In spite of the horrors that Palestinians and Israelis continue to live in, this writer would like to believe that hope does indeed spring eternal. That even though as global citizens we feel that our hands are tied under the might of the powers-that-be, we do in fact have our own power and have been either unwittingly or quite consciously using that power in the form of access and distribution of the new currency: information. Spreading the word, our own form of awareness-raising and revolt on behalf of those who cannot or are unwilling.

There is hope that this intifada will be returned to its rightful owners – the Palestinian and Israeli people who want to live in peace. To those all over the world who would like to see a safe Middle East where their relatives and children can grow. But for now, those owners – first and foremost the innocent victims – are unable to rise. And so, we will take their stories, mourning and the responsibility, and we will rise in a peaceful, information-heavy, global Intifada and wait for them to take it back to the streets of Palestine and Israel when they are good and ready. But for now, look around you: You’re it.

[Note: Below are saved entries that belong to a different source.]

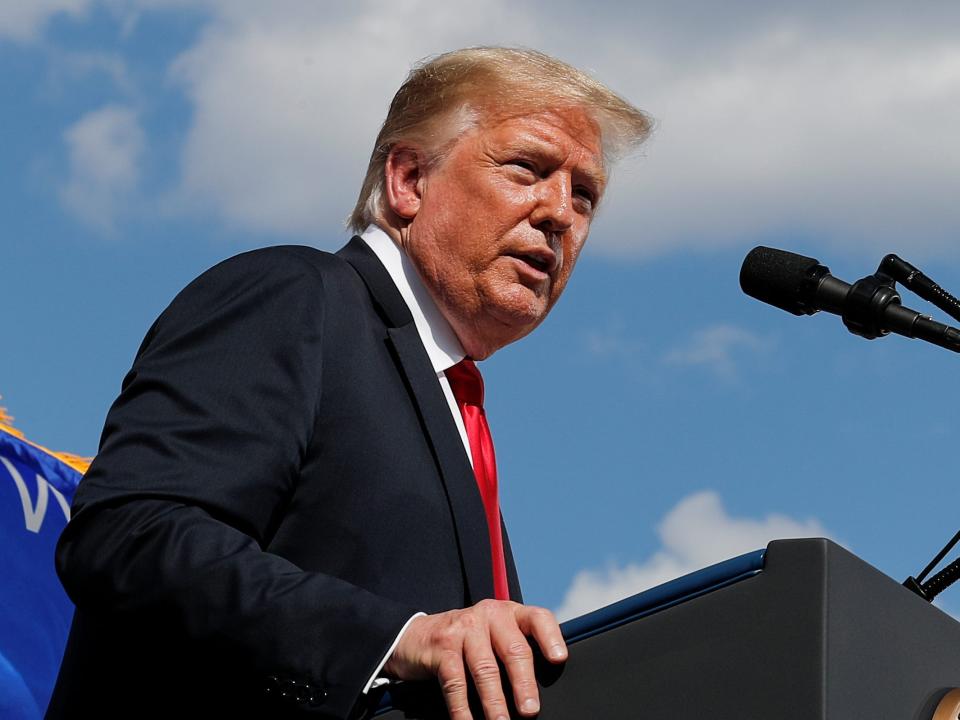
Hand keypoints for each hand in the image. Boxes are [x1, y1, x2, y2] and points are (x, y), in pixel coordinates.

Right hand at [384, 600, 566, 719]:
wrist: (418, 635)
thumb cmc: (468, 641)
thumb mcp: (494, 636)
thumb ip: (515, 649)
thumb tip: (537, 691)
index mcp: (510, 612)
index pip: (537, 618)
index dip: (551, 637)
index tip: (559, 660)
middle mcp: (489, 614)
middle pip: (513, 649)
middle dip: (524, 683)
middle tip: (530, 710)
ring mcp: (464, 628)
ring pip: (485, 669)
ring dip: (495, 701)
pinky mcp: (443, 646)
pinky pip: (456, 682)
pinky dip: (462, 708)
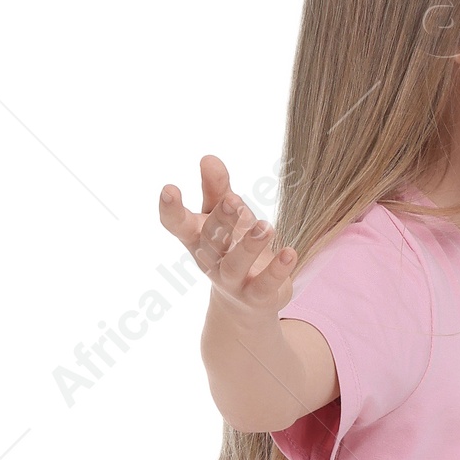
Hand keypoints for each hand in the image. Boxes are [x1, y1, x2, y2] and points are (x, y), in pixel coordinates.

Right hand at [158, 154, 296, 324]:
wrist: (247, 301)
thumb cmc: (231, 246)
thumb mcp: (223, 216)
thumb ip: (217, 189)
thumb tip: (208, 158)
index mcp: (197, 238)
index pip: (177, 224)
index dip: (170, 209)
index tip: (169, 189)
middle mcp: (210, 261)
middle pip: (210, 240)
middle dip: (221, 221)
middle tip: (233, 200)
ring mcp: (232, 281)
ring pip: (235, 265)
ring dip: (249, 246)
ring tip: (266, 227)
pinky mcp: (256, 296)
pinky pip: (265, 284)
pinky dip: (278, 270)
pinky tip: (290, 253)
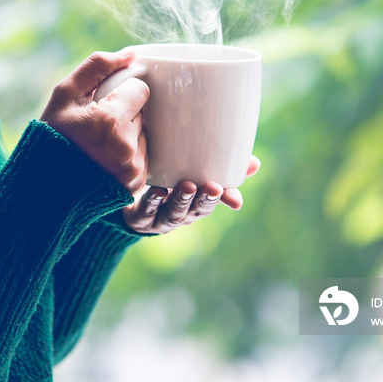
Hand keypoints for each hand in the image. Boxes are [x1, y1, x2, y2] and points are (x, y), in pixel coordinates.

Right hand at [40, 51, 149, 193]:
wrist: (46, 184)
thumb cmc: (52, 136)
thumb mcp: (64, 95)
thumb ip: (97, 67)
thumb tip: (131, 55)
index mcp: (110, 121)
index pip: (140, 90)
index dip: (122, 93)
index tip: (105, 103)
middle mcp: (126, 147)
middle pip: (142, 113)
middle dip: (124, 115)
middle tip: (97, 127)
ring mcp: (133, 168)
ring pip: (144, 134)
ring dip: (128, 134)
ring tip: (100, 145)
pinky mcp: (137, 182)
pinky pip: (143, 155)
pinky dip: (129, 154)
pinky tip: (106, 159)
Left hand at [123, 156, 260, 233]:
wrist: (126, 195)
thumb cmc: (166, 180)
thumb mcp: (193, 172)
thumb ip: (221, 166)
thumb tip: (256, 163)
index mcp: (196, 203)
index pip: (215, 203)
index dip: (226, 201)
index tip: (236, 200)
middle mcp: (181, 214)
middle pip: (196, 211)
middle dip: (206, 201)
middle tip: (213, 188)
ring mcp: (160, 217)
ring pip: (173, 213)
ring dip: (182, 200)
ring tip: (187, 187)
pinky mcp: (139, 217)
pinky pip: (146, 211)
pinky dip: (152, 202)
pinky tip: (157, 191)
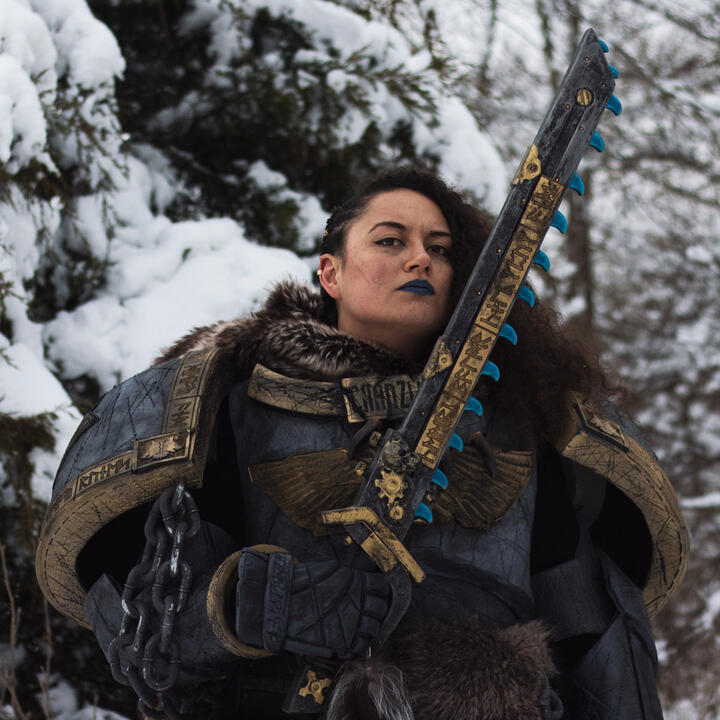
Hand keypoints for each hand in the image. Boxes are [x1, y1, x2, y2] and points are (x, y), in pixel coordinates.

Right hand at [235, 548, 389, 658]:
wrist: (280, 604)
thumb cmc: (301, 584)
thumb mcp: (329, 571)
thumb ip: (347, 578)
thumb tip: (360, 582)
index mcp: (356, 581)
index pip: (382, 587)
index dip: (379, 591)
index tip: (374, 594)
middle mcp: (359, 602)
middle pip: (381, 608)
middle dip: (377, 609)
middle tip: (366, 611)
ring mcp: (353, 624)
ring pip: (375, 628)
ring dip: (369, 627)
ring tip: (358, 626)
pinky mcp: (343, 643)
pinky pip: (361, 646)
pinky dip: (359, 643)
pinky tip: (352, 638)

Mayssam Zaaroura is an expert in Middle Eastern and North African affairs and former national editor and senior political journalist in the Middle East. She currently lives and works in Ottawa at an independent consulting firm promoting Good Governance and Democratic Processes in the MENA region. She is a Canadian and British citizen of Palestinian-Lebanese heritage and has lived and worked across several regions of the world.

The views expressed in this article belong to the author and do not necessarily reflect the editorial policy of Middle East Monitor.